Su vertiente amorosa la despliega al lado de Aminta, una mujer napolitana por la que tuvo fijación (hay que recordar que el escritor pasó una temporada en la ciudad italiana secundando a su amigo el Duque de Osuna). No está claro el alcance de sus contactos, si la cosa quedó en un terreno platónico o si llegó a lo carnal. Vera y Collado, a partir de los poemas que le dedicó, la han incorporado al montaje. Y Lucía Quintana le da vida en escena. Aminta sintetiza las distintas mujeres con las que se relacionó: las que le despreciaron por sus amorfas hechuras (las más) y las que sí entraron al trapo de sus galanteos (las menos). “Su discurso amoroso es muy necesario en un mundo donde prima lo material. Él fue un poeta del amor descomunal. Detrás de su fiereza se ocultaba la ternura”, dice Echanove, que tiene a Gerardo Vera rendido por sus dotes interpretativas. “Las oscilaciones del carácter de Quevedo -precisa Vera- no permiten procesos stanislavskianos. Los cambios de registro son instantáneos y él hace un trabajo deslumbrante, como el resto del elenco”, en el que encontramos a muchos de los actores que ya participaron en Los hermanos Karamázov: Óscar de la Fuente, Markos Marín, Antonia Paso, Chema Ruiz, Eugenio Villota...

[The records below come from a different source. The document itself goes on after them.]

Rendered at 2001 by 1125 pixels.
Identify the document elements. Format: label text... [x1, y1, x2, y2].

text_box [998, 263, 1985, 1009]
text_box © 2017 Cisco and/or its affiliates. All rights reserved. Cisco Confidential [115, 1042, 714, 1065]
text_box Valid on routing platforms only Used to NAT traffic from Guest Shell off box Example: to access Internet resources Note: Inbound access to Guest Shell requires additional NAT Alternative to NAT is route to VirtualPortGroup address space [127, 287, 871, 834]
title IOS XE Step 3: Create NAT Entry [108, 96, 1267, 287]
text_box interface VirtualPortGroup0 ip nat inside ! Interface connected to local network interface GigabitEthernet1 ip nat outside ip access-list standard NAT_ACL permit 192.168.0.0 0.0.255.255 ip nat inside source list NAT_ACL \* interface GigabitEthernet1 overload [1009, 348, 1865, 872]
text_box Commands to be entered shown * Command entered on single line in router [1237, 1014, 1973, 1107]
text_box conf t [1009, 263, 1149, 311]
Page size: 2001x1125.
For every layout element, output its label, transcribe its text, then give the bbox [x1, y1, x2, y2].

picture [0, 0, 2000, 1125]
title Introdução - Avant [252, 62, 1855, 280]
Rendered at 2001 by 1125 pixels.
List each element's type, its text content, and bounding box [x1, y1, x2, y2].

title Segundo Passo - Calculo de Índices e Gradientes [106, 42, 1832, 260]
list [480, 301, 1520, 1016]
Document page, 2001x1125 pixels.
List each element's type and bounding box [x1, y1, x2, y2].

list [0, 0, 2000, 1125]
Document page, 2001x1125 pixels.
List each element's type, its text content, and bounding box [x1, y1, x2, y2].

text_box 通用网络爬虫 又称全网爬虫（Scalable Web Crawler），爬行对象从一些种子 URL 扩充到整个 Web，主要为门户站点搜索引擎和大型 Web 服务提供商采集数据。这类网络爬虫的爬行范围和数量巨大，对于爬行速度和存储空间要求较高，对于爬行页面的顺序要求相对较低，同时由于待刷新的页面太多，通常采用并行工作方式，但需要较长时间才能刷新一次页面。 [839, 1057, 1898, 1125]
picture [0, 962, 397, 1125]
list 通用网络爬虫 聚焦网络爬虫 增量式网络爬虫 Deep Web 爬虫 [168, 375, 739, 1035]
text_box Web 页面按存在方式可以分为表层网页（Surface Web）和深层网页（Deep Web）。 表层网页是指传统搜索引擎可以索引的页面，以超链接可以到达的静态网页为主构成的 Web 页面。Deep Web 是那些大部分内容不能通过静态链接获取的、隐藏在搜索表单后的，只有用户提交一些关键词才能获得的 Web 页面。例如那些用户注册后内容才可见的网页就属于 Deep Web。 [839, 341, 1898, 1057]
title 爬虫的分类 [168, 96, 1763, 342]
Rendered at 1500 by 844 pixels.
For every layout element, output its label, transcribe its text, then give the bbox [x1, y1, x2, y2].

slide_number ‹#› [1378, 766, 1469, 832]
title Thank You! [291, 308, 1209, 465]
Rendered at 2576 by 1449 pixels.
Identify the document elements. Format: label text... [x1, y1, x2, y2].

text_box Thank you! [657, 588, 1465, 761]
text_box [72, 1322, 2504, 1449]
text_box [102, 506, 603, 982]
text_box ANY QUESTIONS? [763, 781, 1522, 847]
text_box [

Todos acompañan a este Quevedo crepuscular, que murió en un convento dominico de Villanueva de los Infantes en 1645, arrastrando amarguras y frustraciones, afrentas y exilios, pero, como apunta Vera, dejando también un ejemplo intemporal: "El de la dignidad en un país inundado por la indignidad y la podredumbre moral. Quevedo sigue siendo nuestro antídoto”.